## KUTIPAN TEKS
Literasi Baca-Tulis dan Demokrasi (Bagian 2)

327
SHARES
2.5k
VIEWS

Literasi dan revolusi politik menuju masyarakat demokratis memang seringkali dipicu oleh bacaan-bacaan dan tulisan, yang tentunya memungkinkan terjadi karena kemampuan membaca dan menulis. Kemampuan berliterasi yang juga digunakan untuk membangun kekuatan masyarakat banyak akhirnya jadi kekuatan kontrol yang riil dan kuat, yang siap membuat tokoh-tokoh dan elit di Lembaga politik dan pemerintahan mau tak mau harus menuruti kehendak rakyat. Lalu kekuatan-kekuatan baru berbasis ilmu pengetahuan lahir dan terus menguat. Kekuatan inilah yang akhirnya menghancurkan sistem lama. Tatanan otoriter dilawan oleh kaum pejuang demokrasi. Negara republik dan demokrasi kemudian lahir dengan tradisi baca-tulis di kalangan masyarakatnya.

Kampusdesa.or.id. — Dari melek aksara menuju kemampuan membaca yang aktif. Dalam arti membaca dan mendapatkan pengetahuan dari proses tersebut. Literasi dalam kehidupan demokrasi tentunya mensyaratkan adanya kemampuan membaca dan menulis yang baik.

## DATA TERSEDIA
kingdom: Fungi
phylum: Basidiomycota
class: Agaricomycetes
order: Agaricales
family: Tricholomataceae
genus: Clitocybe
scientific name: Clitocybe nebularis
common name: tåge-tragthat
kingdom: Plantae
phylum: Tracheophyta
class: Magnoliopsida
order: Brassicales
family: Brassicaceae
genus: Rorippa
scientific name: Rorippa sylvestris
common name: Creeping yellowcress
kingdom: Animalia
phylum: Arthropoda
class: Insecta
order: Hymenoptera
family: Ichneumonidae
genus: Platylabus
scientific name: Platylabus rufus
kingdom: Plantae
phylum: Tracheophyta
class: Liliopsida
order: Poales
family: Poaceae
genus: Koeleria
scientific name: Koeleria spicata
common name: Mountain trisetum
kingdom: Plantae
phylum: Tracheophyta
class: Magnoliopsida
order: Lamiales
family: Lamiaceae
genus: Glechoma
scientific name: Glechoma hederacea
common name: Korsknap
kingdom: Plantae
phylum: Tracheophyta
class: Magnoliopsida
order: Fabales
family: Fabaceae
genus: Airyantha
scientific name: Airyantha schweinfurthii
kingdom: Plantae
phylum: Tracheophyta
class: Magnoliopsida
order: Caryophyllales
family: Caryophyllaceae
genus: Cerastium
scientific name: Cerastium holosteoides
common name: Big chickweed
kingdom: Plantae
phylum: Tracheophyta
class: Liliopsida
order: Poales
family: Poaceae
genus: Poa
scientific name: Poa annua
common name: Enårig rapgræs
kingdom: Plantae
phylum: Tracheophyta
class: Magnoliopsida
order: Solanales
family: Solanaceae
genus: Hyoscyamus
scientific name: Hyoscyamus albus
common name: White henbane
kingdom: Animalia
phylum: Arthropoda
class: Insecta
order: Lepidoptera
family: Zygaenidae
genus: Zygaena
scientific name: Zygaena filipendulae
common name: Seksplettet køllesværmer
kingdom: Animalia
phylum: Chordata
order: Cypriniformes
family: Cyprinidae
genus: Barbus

## PETUNJUK
a - Menurut teks tentang literasi dan demokrasi, apa yang akhirnya menghancurkan sistem lama?
b - Salin persis baris-baris data, mulai dari baris yang memuat "common name: Korsknap" sampai dengan baris yang memuat "family: Caryophyllaceae".

## JAWABAN LATIHAN
a - Kekuatan-kekuatan baru berbasis ilmu pengetahuan.

b -
common name: Korsknap
kingdom: Plantae
phylum: Tracheophyta
class: Magnoliopsida
order: Fabales
family: Fabaceae
genus: Airyantha
scientific name: Airyantha schweinfurthii
kingdom: Plantae
phylum: Tracheophyta
class: Magnoliopsida
order: Caryophyllales
family: Caryophyllaceae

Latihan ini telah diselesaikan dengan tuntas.